The CHAIRMAN. Judge, this tends also to center the responsibility upon the personnel who constitute the Circuit Court of Appeals?

Judge PARKER. That is correct, Mr. Chairman, precisely correct; and when you think of it, what we have done is this, up to this point: We have given to the Circuit Court of Appeals supervisory power over the decisions of the district judges, but we have given them no power whatever over administration by the district judges.

If Judge Jones decides a case contrary to the views of the majority of the Circuit Court of Appeals, we can tell him so and reverse him. But if he holds a case under advisement for 2 years, instead of deciding it promptly, there is nothing that we are authorized by the law to do about it in the absence of an application for mandamus. Now, this authorizes us to do something about it; and I agree with you that something ought to be done about it.

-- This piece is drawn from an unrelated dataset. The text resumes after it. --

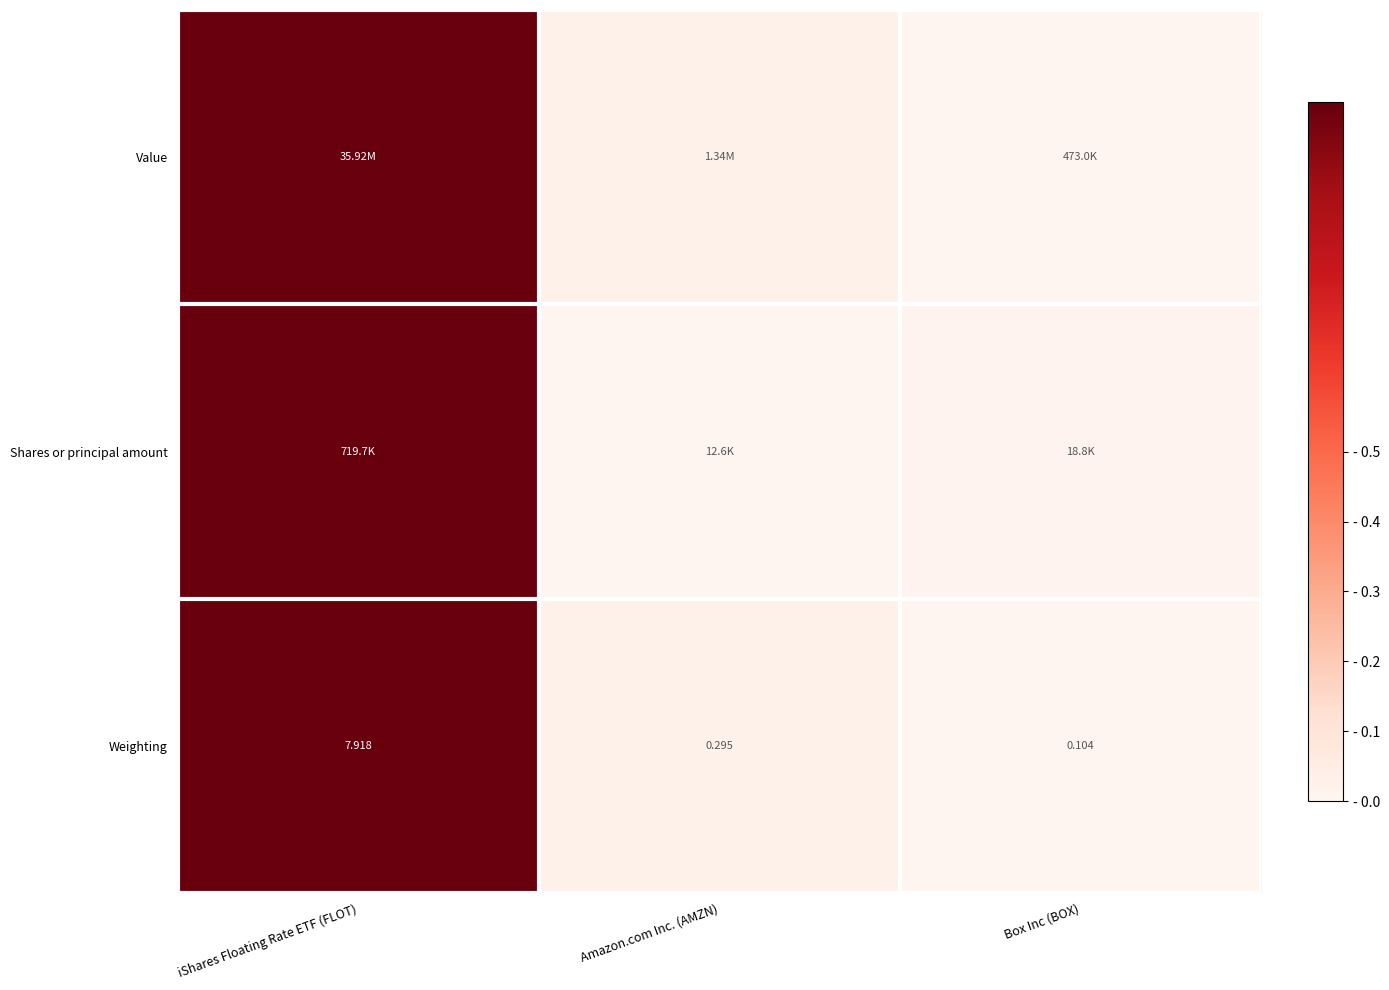

At which label is Weighting closest to 4?

Amazon.com Inc. (AMZN)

Mr. CHANDLER. Yes, you are right.

Judge PARKER. I think it will be helpful in a number of ways. Now, I will say this, if I might, with respect to the suggestion here of limitation of time for decision. I do not think you will have occasion for that, if this bill is enacted into law. There are always difficulties, as Judge Groner pointed out, in applying these time limits, but this council of judges will understand that it is charged with the responsibility for seeing that the work of the courts is carried on in the proper manner in their circuits, and they are going to see that the cases are promptly decided; and not only that, but they are going to tell the judges, or give the judges advice, about other matters that we could not foresee to legislate about in this bill.